* PROMPT
Spot each line in the data below containing "that" and copy it.

** Opening PROVIDED INFORMATION block **

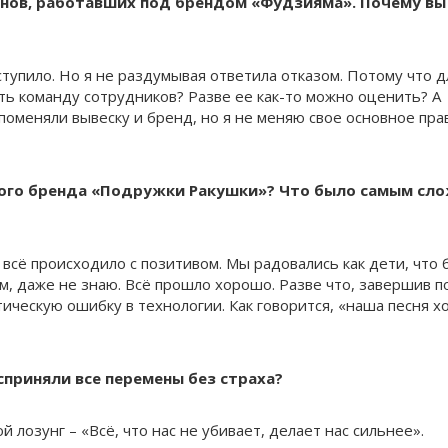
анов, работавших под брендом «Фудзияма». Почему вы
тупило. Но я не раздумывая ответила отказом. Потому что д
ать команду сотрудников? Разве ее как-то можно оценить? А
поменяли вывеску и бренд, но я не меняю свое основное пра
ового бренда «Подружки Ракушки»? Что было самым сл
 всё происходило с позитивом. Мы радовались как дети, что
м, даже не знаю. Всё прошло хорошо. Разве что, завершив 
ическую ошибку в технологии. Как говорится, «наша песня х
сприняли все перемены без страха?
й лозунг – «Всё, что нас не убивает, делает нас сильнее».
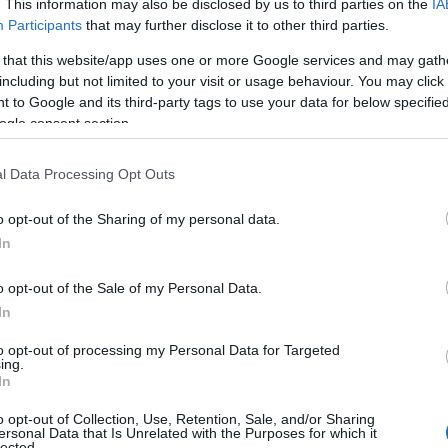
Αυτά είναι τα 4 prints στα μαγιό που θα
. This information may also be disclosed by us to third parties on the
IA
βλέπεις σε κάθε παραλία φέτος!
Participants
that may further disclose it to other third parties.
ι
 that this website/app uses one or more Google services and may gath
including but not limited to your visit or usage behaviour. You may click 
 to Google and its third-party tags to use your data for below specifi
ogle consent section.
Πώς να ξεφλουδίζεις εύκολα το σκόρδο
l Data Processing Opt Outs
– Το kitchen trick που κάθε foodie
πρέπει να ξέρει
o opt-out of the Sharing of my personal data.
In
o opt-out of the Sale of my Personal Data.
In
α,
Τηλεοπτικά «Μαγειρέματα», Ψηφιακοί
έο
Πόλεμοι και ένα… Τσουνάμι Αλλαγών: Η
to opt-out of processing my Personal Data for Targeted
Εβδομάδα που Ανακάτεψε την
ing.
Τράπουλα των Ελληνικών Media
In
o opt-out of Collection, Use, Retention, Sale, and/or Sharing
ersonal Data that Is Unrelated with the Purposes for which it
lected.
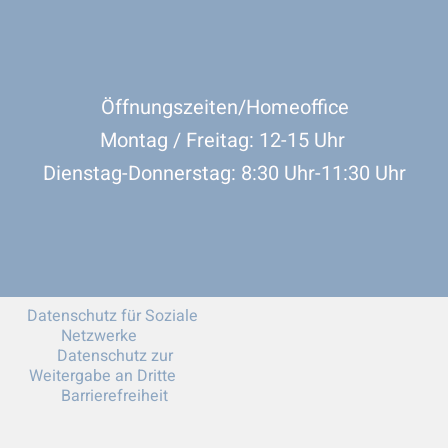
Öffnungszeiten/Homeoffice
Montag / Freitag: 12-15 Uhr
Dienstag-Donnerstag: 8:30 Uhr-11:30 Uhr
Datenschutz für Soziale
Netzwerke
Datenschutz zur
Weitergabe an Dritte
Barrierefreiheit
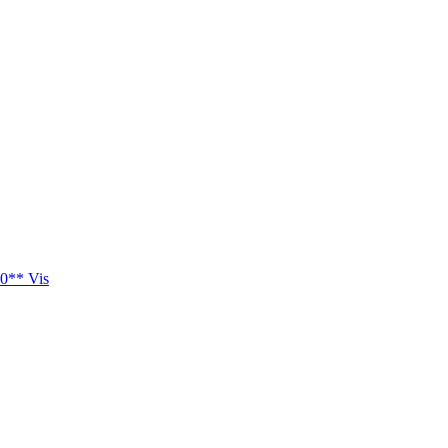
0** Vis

** Closing PROVIDED INFORMATION block **
** Opening PROVIDED INFORMATION block **

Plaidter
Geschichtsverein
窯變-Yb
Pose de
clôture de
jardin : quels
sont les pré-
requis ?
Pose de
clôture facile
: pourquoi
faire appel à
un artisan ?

** Closing PROVIDED INFORMATION block **

* YOUR RESPONSE
that may further disclose it to other third parties.
 that this website/app uses one or more Google services and may gath
ersonal Data that Is Unrelated with the Purposes for which it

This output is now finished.